John Holmes, the county's education committee chairman, said: "Our priority is to protect schools as much as we possibly can, but that has not made the other cuts and fee increases any more palatable." The county is consulting parents who will in future have to foot the bill for school transport.

CHESHIRE expects to impose a 20 per cent rise in band D council taxes - among the largest in the country. The county claims to have a shortfall of Pounds 16m following reorganisation and the creation of the Warrington and Halton unitary authorities, but has pledged to protect front-line services. However, free transport will end for the 16 to 19-year-old age group at a saving of Pounds 700,000.

In NOTTINGHAMSHIRE, more than Pounds 500,000 will be saved by adding 14p to the price of school meals, and primary schools will have to bear the Pounds 128,000 cost of swimming lessons. A further Pounds 133,000 will be clawed back by restricting the entitlement to clothing and footwear allowances.

Meanwhile, DEVON has been forced to put together a package of cuts including Pounds 400,000 from community education, Pounds 100,000 from youth projects and Pounds 40,000 in English language support.

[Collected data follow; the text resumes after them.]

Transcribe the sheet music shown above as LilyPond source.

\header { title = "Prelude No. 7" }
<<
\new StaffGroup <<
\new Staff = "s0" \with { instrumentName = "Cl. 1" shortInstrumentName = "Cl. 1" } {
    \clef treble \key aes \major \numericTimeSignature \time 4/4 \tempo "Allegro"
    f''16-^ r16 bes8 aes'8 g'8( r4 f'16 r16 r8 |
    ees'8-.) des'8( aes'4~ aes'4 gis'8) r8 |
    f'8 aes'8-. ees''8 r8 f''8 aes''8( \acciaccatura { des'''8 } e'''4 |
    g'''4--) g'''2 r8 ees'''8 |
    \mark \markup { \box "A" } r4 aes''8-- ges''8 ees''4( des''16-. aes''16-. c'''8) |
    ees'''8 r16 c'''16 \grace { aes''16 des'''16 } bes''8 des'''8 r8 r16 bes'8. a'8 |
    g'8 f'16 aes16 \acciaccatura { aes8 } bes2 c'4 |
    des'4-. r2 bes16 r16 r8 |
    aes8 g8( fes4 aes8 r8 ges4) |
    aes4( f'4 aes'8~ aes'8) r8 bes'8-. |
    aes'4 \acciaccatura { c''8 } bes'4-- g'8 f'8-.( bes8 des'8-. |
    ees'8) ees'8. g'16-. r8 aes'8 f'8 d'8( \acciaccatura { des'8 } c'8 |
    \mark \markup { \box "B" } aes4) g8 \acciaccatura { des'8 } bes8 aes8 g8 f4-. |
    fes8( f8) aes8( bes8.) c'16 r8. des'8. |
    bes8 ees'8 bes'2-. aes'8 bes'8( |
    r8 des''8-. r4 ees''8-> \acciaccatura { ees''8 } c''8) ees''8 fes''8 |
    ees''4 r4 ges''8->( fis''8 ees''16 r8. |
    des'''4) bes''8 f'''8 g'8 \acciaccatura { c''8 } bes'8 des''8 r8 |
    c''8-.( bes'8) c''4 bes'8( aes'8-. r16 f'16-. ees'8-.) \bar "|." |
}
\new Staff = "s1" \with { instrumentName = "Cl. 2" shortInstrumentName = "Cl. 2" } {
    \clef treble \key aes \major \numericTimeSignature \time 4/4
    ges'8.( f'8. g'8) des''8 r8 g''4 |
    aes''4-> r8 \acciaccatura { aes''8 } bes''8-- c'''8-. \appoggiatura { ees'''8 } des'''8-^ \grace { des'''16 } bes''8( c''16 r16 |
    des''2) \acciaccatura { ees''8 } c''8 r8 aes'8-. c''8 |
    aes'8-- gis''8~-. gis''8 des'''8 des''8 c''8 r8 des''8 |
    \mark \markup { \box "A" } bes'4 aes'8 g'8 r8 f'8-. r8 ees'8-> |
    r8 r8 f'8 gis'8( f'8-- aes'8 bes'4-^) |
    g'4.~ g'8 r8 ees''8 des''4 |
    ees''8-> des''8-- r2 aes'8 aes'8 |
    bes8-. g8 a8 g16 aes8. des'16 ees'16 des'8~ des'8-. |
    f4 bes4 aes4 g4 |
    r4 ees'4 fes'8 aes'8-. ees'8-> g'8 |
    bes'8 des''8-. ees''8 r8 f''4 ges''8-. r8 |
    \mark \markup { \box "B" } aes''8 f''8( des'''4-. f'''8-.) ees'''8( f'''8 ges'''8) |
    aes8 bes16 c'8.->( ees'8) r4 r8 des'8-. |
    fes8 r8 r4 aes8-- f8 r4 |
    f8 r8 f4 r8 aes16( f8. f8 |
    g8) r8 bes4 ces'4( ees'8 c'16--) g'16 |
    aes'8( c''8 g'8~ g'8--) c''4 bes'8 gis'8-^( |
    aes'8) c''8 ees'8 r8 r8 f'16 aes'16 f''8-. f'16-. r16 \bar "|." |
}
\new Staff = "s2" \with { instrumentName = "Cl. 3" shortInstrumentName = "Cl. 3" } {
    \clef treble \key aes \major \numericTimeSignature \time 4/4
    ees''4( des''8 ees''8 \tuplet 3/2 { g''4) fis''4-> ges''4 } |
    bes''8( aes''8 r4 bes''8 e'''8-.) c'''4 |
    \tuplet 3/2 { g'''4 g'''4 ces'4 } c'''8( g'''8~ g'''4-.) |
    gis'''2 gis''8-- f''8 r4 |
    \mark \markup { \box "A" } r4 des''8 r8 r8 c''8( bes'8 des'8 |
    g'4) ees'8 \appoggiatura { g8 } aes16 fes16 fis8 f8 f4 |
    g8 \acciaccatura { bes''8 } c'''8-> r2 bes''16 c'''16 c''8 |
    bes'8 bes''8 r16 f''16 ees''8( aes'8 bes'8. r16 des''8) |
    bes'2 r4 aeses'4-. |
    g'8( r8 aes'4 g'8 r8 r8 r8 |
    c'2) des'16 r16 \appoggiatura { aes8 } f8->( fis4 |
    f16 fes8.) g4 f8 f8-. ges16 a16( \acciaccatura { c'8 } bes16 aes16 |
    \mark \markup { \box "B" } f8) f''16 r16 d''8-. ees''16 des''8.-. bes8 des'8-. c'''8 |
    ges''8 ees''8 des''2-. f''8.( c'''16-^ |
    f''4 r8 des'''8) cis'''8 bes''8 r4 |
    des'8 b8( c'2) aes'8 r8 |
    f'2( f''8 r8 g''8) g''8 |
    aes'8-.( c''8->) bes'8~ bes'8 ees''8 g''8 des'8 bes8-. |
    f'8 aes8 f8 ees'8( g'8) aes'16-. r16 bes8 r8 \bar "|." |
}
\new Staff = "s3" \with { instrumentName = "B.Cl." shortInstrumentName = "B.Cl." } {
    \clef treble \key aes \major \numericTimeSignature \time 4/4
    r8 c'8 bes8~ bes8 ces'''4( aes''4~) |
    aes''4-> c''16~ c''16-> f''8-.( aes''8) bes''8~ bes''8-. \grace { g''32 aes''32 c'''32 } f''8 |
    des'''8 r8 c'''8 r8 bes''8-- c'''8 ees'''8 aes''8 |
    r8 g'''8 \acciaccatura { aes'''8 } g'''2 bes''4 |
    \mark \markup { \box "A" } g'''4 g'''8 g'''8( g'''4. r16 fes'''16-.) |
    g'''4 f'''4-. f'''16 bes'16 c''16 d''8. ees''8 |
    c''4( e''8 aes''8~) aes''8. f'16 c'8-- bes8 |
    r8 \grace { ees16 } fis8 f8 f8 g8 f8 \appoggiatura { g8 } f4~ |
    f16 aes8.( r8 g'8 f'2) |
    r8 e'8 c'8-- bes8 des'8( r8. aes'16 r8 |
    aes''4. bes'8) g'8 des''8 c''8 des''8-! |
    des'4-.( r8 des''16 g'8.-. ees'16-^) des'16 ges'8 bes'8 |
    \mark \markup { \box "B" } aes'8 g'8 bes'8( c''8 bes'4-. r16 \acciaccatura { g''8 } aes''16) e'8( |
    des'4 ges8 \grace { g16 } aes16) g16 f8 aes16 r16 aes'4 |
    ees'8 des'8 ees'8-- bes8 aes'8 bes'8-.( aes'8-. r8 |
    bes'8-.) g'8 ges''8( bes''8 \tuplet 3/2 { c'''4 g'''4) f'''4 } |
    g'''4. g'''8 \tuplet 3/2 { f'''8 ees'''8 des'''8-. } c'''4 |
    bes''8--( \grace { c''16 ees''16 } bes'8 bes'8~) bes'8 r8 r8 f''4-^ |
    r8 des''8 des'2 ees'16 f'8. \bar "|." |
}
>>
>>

The reimbursement of long-term cover for absent teachers will also be reduced from Pounds 82 to Pounds 77 per day.

HAMPSHIRE is considering a Pounds 3m spending cut. The biggest saving, of almost Pounds 900,000, will be made by restricting the availability of discretionary awards.

In DURHAM, cuts in education welfare and school meals staff will help to achieve savings of almost Pounds 1m. The cost of school meals and music tuition will also be raised.

SUFFOLK hopes to save Pounds 1.4m and is shedding community education officers, advisory teachers and other support staff. However, the county's education committee will be asked to open a new pupil behaviour support unit and provide more money for socially disadvantaged areas.

Duncan Macpherson, Suffolk's education committee chairman, said that the savings, money from reserves and extra funding from the policy committee would give a boost to schools' budgets of almost Pounds 10m.

Leeds is to close four old people's homes and scrap the planned refurbishment of others to protect schools.Education will receive an extra 5.8 per cent - Pounds 12.5 million - as councillors pass on in full the increase in education SSA. That includes Pounds 10.7m for school budgets and Pounds 1.5 million towards Standards Fund initiatives. But it means a Pounds 3.5m shortfall for social services and a Pounds 350,000 cut in grants to voluntary groups.

SOUTHAMPTON plans to raise education spending by 5.7 per cent, with all the Government's increase in SSA passed on to the service. The new unitary authority's literacy projects will be among the beneficiaries - but leisure and other services will suffer.

DERBY is also passing on the full 5.4 per cent increase in its education SSA - Pounds 4.7 million. But the rest of the city's services face cuts to Pounds 3.4m, with leisure again bearing the brunt.

And not all of Derby's education service will be protected. Cuts are needed in adult education and the youth service, including the Education for All access programme.

NEWHAM in east London sees its education budget increase by 8.7 per cent or Pounds 11.4m, with another Pounds 5m for one-off projects on top. As well as funding the teachers' pay award and rising pupil numbers, it will bankroll major improvements to early-years education including a trained teaching assistant for every reception class, more permanent teachers and an earlier start for summer-born children.

But in Tory WANDSWORTH, an SSA increase of just 2.2 per cent will mean larger class sizes.

SANDWELL in the West Midlands is trumpeting "the best government cash settlement in years". It is putting Pounds 3.7m above inflation into education - but only Pounds 1m of that will go directly to schools.